◆ **Given information**
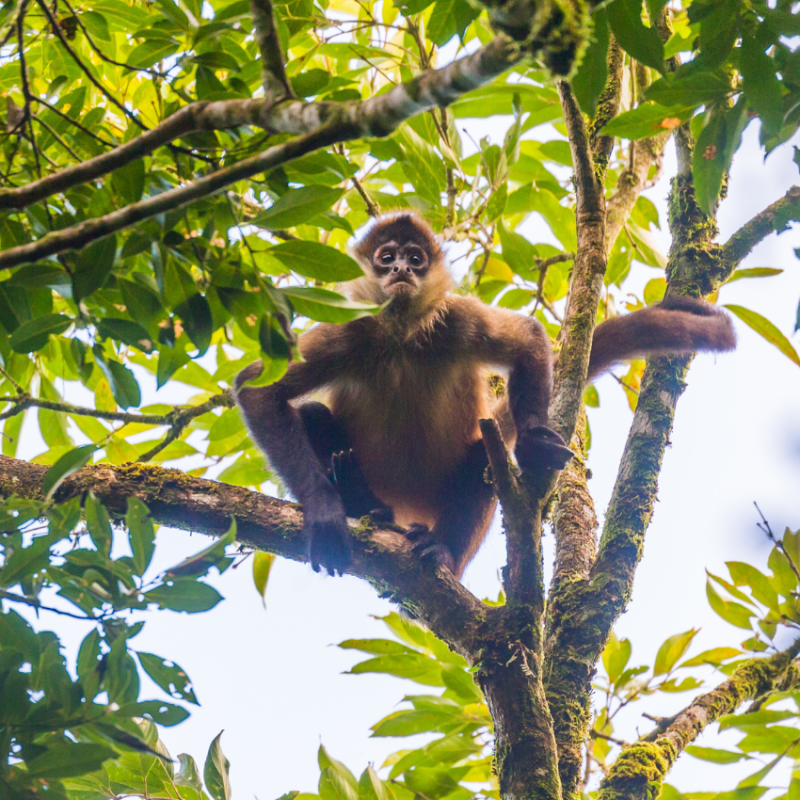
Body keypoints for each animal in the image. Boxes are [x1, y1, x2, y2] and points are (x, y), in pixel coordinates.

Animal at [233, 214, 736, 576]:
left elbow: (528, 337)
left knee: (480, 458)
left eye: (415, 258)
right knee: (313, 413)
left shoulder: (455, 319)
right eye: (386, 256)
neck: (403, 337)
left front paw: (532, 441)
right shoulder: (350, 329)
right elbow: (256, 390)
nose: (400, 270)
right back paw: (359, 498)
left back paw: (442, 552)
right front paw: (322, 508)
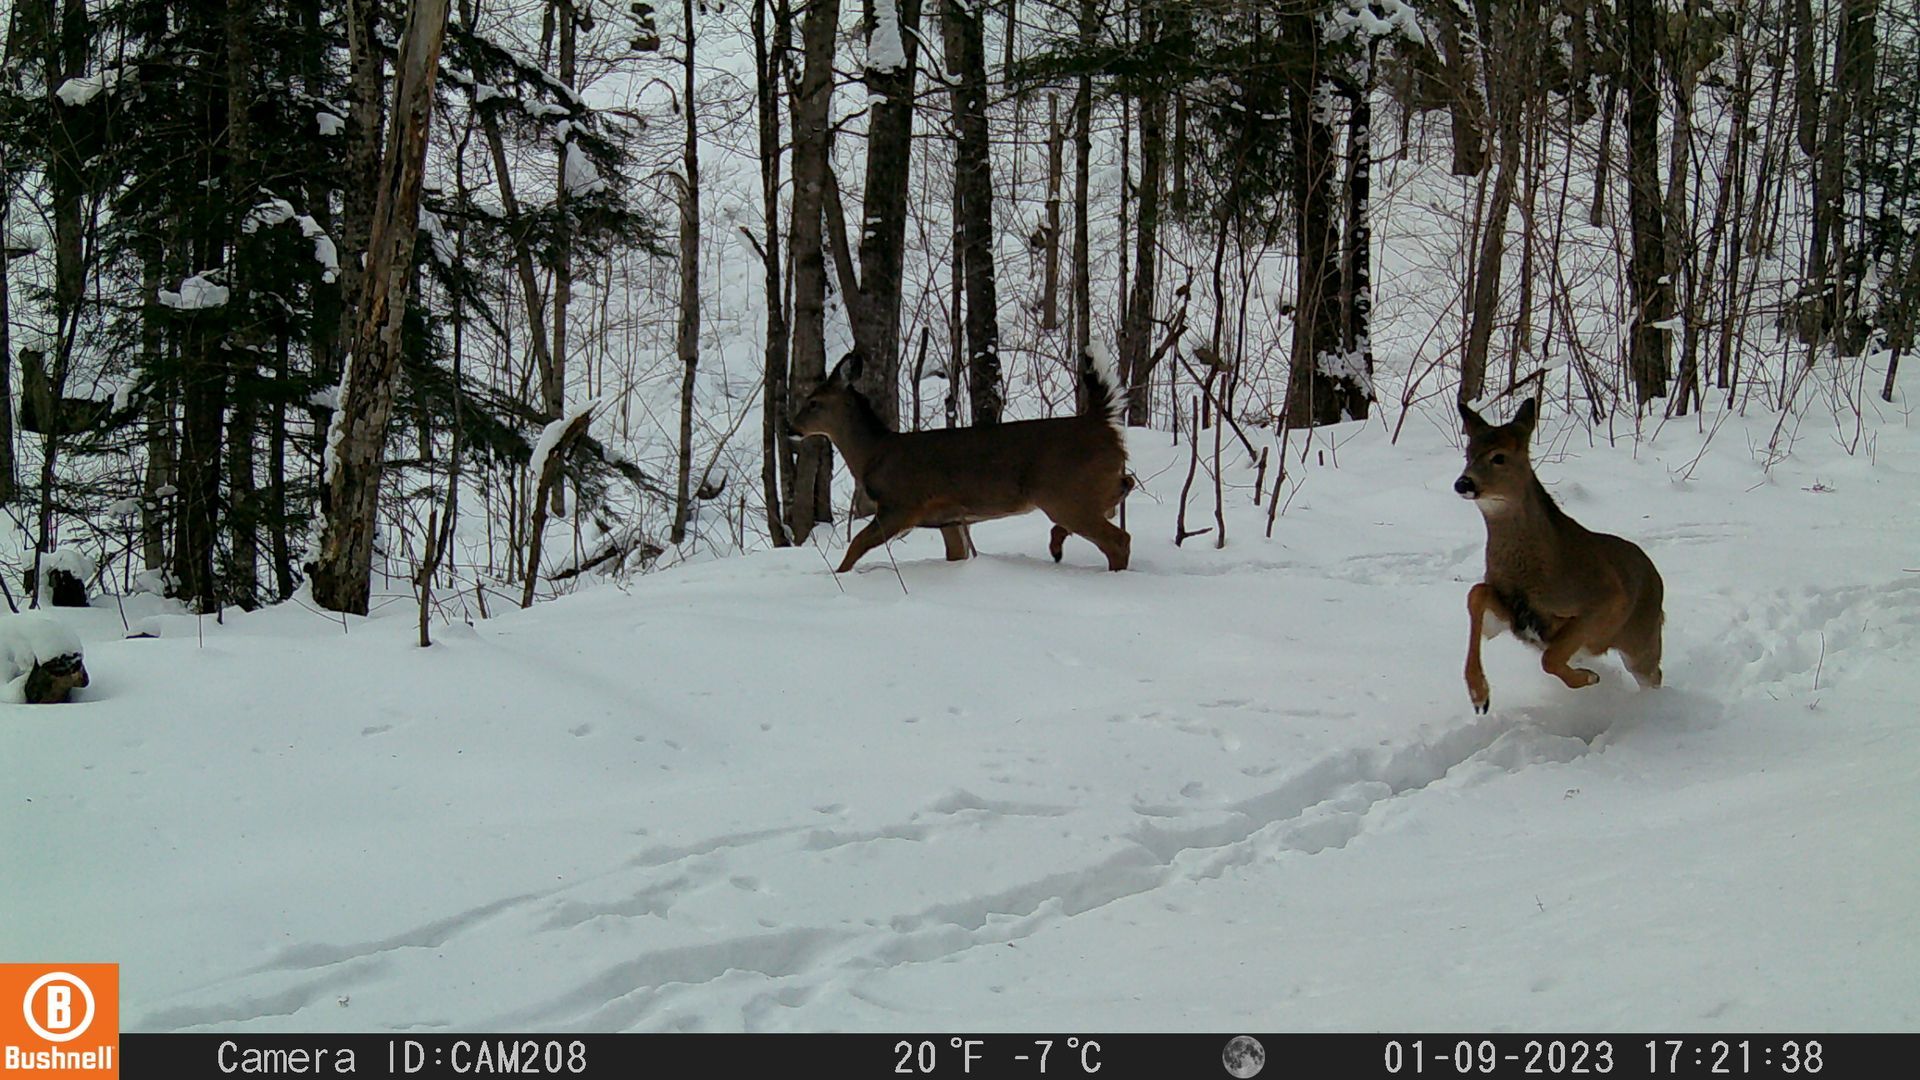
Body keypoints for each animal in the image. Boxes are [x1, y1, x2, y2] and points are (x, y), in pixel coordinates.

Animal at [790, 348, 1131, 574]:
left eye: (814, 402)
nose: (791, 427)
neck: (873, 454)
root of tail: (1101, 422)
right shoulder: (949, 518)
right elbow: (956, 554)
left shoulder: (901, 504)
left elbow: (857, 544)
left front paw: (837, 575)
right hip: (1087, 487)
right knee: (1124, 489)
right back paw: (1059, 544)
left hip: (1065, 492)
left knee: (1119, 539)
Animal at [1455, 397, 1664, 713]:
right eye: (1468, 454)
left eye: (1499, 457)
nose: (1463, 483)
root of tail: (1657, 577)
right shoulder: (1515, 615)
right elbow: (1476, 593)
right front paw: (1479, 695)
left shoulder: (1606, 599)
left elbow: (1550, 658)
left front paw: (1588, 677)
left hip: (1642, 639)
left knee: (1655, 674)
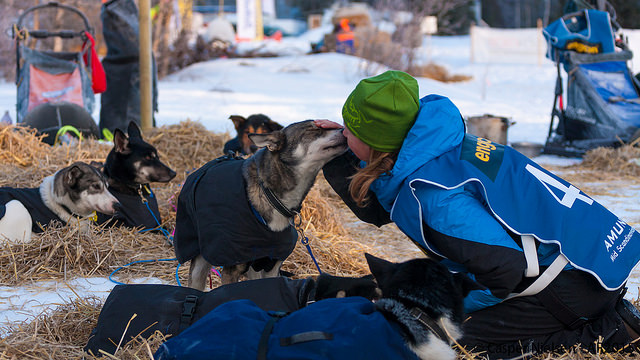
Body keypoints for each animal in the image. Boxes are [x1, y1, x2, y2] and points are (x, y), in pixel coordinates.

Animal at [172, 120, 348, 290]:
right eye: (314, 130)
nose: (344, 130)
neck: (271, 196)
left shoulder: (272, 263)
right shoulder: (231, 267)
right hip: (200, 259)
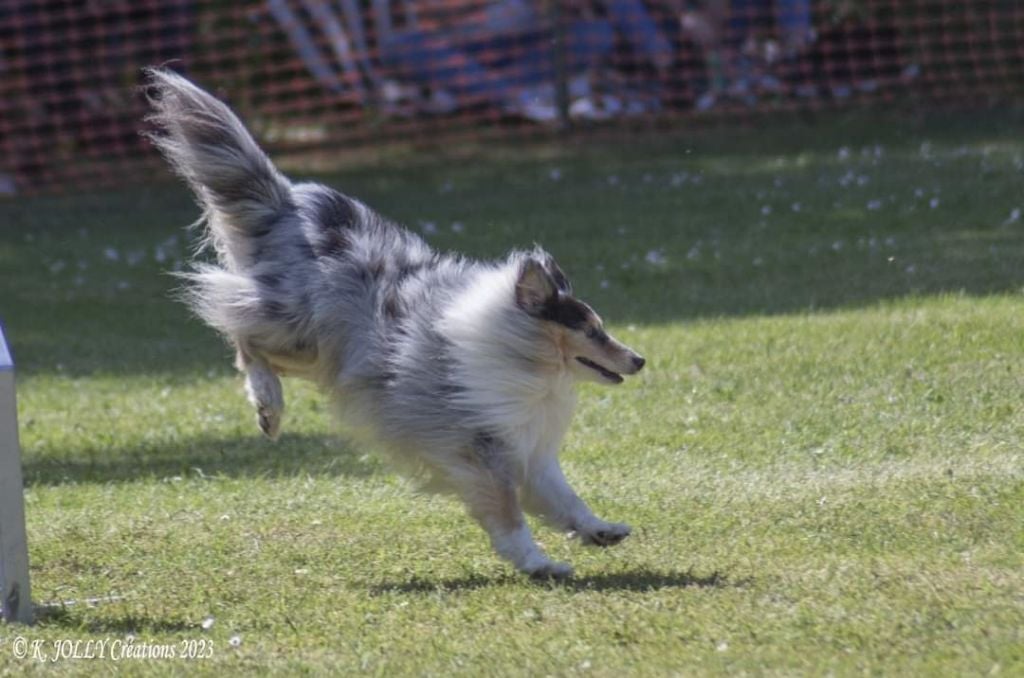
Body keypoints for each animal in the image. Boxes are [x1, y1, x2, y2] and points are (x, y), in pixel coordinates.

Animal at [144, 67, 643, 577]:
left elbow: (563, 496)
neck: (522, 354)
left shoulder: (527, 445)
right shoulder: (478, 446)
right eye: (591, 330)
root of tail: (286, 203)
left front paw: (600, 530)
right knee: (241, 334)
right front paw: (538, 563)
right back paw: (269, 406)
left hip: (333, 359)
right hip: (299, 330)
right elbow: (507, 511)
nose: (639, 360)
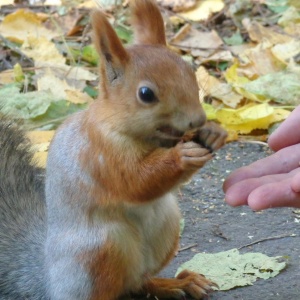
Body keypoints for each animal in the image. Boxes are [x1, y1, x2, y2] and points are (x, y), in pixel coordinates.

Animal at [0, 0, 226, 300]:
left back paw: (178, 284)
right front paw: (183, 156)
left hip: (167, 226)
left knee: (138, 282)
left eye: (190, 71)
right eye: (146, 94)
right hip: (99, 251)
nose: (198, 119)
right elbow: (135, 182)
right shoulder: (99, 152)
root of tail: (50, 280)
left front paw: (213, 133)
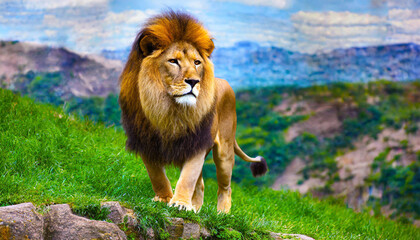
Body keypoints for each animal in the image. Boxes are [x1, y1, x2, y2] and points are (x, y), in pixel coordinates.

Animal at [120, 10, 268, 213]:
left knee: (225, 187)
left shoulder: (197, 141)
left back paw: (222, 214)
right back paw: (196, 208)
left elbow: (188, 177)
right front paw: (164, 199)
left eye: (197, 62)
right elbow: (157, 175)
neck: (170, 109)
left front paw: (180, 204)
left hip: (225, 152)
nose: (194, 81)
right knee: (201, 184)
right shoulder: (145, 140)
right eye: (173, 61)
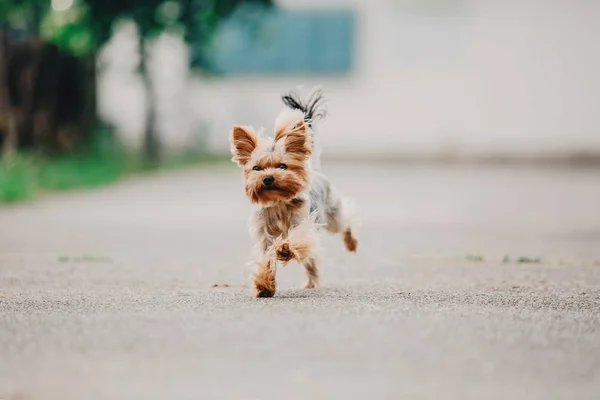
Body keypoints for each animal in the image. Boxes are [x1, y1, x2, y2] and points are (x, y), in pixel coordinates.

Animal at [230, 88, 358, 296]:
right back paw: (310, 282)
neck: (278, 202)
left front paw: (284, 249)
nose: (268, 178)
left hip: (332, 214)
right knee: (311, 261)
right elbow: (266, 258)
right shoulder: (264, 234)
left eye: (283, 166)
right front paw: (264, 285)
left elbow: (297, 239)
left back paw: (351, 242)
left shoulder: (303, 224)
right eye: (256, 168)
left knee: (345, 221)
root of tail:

◆ **Task goal**
Referring to the material above, set down exactly the lines between the line with "right eye: (1468, 454)" and the line with "left knee: (1655, 674)", inclusive, and no other lines.

◆ **Response area**
right eye: (1468, 454)
left eye: (1499, 457)
nose: (1463, 483)
root of tail: (1657, 577)
right shoulder: (1515, 615)
right elbow: (1476, 593)
right front paw: (1479, 695)
left shoulder: (1606, 599)
left elbow: (1550, 658)
left front paw: (1588, 677)
left hip: (1642, 639)
left knee: (1655, 674)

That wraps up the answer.